Page-level text extractions
----

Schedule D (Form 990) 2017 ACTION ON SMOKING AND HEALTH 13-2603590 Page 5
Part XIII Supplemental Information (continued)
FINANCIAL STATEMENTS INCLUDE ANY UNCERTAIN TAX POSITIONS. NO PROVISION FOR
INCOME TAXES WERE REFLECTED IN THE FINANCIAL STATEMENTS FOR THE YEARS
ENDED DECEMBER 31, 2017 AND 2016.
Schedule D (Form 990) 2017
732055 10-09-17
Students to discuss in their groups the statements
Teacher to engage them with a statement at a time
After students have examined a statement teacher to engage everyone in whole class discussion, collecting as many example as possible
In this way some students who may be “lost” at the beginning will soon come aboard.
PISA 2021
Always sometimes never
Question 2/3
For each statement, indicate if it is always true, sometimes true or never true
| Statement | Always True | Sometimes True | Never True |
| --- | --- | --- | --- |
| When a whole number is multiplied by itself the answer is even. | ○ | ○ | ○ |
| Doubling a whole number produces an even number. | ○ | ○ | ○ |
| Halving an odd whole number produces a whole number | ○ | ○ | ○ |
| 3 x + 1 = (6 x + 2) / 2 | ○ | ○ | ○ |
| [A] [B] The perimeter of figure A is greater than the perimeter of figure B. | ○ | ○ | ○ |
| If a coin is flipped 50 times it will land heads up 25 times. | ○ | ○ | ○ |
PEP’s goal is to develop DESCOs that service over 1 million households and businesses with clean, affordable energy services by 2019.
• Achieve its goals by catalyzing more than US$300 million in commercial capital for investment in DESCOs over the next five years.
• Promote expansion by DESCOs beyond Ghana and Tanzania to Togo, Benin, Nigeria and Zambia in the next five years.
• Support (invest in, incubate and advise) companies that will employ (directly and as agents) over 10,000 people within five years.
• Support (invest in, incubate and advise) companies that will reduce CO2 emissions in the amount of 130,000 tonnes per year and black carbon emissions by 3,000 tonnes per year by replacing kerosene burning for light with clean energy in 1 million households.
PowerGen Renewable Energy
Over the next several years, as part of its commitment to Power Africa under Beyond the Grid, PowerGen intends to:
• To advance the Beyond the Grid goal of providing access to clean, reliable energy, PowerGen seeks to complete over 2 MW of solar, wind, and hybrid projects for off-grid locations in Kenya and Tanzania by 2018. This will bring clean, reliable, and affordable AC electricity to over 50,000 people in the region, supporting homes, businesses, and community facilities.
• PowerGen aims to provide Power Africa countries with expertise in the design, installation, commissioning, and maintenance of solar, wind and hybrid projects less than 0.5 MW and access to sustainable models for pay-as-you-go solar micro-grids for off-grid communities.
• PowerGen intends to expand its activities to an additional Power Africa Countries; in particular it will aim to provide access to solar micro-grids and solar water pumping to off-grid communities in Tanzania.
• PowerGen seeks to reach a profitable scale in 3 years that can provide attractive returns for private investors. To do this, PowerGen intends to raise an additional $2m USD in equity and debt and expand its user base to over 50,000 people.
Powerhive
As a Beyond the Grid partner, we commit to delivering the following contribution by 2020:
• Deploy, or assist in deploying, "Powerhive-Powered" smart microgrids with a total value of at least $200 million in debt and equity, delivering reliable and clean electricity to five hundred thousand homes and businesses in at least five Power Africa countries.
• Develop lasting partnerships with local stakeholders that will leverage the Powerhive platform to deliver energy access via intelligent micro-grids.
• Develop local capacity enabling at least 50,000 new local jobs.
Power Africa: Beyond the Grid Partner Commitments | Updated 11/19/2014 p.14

----

Which lines of the data hold the string "than"? Return each of them.

Response box –
| [A] [B] The perimeter of figure A is greater than the perimeter of figure B. | ○ | ○ | ○ |
• Achieve its goals by catalyzing more than US$300 million in commercial capital for investment in DESCOs over the next five years.
• PowerGen aims to provide Power Africa countries with expertise in the design, installation, commissioning, and maintenance of solar, wind and hybrid projects less than 0.5 MW and access to sustainable models for pay-as-you-go solar micro-grids for off-grid communities.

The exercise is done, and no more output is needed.